◆ **TASK STATEMENT**
Extract every line of the material that holds the string "layout".

◆ **TASK MATERIAL**
- Opening Delimiter -

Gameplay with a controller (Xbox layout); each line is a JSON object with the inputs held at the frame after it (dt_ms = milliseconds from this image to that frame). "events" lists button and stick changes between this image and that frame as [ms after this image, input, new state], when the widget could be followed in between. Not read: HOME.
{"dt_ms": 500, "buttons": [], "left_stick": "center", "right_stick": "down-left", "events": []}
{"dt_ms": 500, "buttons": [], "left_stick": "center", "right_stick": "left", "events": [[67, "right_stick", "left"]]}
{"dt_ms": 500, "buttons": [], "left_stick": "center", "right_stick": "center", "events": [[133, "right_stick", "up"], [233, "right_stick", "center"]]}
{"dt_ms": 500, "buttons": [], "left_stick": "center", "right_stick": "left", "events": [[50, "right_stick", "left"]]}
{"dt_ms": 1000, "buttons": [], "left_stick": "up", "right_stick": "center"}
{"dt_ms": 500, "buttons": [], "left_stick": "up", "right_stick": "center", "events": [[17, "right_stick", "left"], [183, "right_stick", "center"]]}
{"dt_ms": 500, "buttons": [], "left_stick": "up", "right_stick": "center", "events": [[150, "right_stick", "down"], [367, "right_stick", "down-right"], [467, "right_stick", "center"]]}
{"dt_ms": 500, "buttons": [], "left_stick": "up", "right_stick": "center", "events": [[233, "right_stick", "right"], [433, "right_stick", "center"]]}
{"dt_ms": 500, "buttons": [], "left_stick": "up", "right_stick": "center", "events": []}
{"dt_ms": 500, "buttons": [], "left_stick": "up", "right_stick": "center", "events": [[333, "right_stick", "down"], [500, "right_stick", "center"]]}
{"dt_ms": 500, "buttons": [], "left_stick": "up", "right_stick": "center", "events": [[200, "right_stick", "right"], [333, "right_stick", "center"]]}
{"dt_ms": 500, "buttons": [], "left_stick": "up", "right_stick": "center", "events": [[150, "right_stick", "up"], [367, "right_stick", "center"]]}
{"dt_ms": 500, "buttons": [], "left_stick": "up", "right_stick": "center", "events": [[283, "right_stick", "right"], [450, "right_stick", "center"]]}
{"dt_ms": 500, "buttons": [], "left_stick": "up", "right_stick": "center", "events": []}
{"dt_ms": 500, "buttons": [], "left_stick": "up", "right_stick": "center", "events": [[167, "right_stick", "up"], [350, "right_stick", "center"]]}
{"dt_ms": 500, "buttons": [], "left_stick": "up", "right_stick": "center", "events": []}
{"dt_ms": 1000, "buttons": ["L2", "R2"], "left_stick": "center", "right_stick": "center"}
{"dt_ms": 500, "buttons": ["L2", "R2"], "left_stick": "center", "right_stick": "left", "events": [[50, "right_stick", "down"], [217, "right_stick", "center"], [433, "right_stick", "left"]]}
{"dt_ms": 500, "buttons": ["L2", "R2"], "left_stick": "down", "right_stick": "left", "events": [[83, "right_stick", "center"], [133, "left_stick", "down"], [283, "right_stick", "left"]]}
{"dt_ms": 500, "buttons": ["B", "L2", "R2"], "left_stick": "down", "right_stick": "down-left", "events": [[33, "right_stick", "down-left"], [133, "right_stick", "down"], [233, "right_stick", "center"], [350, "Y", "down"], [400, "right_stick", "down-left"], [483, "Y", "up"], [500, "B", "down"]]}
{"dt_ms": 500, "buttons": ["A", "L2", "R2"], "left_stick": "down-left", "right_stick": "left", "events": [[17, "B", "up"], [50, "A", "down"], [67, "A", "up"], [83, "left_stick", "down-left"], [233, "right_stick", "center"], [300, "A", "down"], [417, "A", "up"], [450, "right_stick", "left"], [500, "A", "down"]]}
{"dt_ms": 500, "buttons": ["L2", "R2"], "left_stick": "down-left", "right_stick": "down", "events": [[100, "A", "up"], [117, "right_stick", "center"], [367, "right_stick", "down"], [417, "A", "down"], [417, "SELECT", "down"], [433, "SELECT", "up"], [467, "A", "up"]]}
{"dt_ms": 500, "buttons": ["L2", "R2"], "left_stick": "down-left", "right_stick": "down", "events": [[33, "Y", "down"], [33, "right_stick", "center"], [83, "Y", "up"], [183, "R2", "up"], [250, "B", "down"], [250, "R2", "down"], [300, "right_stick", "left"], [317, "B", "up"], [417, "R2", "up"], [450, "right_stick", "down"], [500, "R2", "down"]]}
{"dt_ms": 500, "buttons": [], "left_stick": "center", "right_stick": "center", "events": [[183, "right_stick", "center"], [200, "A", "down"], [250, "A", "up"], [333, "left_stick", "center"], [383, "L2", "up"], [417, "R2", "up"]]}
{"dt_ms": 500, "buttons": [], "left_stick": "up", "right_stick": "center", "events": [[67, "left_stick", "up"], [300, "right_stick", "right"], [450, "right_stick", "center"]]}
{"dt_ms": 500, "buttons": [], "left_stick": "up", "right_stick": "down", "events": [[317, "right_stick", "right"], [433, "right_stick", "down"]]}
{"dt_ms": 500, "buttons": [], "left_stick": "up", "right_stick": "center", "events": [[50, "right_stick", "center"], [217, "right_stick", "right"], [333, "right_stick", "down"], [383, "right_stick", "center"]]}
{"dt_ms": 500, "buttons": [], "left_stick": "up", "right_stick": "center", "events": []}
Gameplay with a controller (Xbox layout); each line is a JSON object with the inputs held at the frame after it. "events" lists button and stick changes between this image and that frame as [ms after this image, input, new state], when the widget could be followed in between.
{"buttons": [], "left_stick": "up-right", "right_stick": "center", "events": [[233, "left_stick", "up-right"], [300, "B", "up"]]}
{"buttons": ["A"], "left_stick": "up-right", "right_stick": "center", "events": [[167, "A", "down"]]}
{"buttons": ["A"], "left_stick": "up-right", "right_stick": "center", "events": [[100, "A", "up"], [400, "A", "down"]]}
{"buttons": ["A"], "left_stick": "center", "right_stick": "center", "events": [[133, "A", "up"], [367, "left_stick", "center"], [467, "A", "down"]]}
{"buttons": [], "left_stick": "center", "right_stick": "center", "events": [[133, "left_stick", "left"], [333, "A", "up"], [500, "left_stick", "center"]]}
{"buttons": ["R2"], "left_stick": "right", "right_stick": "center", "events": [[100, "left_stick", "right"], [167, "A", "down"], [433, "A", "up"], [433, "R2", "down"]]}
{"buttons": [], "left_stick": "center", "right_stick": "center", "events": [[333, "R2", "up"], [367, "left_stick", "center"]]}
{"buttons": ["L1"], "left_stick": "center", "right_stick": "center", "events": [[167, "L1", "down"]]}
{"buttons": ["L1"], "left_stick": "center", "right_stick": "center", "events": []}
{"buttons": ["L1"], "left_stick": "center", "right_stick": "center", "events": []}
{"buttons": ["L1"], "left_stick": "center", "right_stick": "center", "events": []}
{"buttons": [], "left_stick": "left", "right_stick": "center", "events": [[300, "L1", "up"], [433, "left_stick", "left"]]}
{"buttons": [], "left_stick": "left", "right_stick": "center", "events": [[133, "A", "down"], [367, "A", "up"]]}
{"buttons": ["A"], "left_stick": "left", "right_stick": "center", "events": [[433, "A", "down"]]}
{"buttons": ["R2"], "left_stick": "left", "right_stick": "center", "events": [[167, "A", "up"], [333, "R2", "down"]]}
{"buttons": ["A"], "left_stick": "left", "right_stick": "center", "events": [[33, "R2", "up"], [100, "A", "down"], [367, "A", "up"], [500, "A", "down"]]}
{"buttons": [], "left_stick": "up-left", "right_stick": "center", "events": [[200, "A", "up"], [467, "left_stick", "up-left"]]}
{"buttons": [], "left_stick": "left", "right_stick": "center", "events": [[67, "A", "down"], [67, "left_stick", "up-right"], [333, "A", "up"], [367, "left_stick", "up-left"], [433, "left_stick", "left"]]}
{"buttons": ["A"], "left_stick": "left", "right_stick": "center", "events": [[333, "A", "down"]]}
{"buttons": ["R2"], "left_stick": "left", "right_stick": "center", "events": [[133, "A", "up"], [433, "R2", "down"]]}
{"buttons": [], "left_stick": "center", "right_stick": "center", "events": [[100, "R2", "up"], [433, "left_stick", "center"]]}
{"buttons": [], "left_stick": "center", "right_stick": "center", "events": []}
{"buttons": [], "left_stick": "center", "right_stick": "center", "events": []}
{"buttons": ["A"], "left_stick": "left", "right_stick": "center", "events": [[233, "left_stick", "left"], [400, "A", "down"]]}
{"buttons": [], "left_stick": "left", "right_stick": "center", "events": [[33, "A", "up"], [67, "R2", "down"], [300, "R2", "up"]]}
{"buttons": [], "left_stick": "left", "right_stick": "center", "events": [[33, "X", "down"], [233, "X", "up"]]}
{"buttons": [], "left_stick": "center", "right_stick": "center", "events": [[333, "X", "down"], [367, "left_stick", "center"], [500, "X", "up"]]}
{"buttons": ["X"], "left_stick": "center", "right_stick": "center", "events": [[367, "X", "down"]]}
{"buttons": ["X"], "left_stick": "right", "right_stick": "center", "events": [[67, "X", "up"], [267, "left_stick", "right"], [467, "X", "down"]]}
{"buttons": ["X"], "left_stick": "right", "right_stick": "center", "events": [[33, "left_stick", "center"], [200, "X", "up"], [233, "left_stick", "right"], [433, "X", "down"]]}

- Closing Delimiter -

◆ **RESPONSE TO THE EXERCISE**
Gameplay with a controller (Xbox layout); each line is a JSON object with the inputs held at the frame after it (dt_ms = milliseconds from this image to that frame). "events" lists button and stick changes between this image and that frame as [ms after this image, input, new state], when the widget could be followed in between. Not read: HOME.
Gameplay with a controller (Xbox layout); each line is a JSON object with the inputs held at the frame after it. "events" lists button and stick changes between this image and that frame as [ms after this image, input, new state], when the widget could be followed in between.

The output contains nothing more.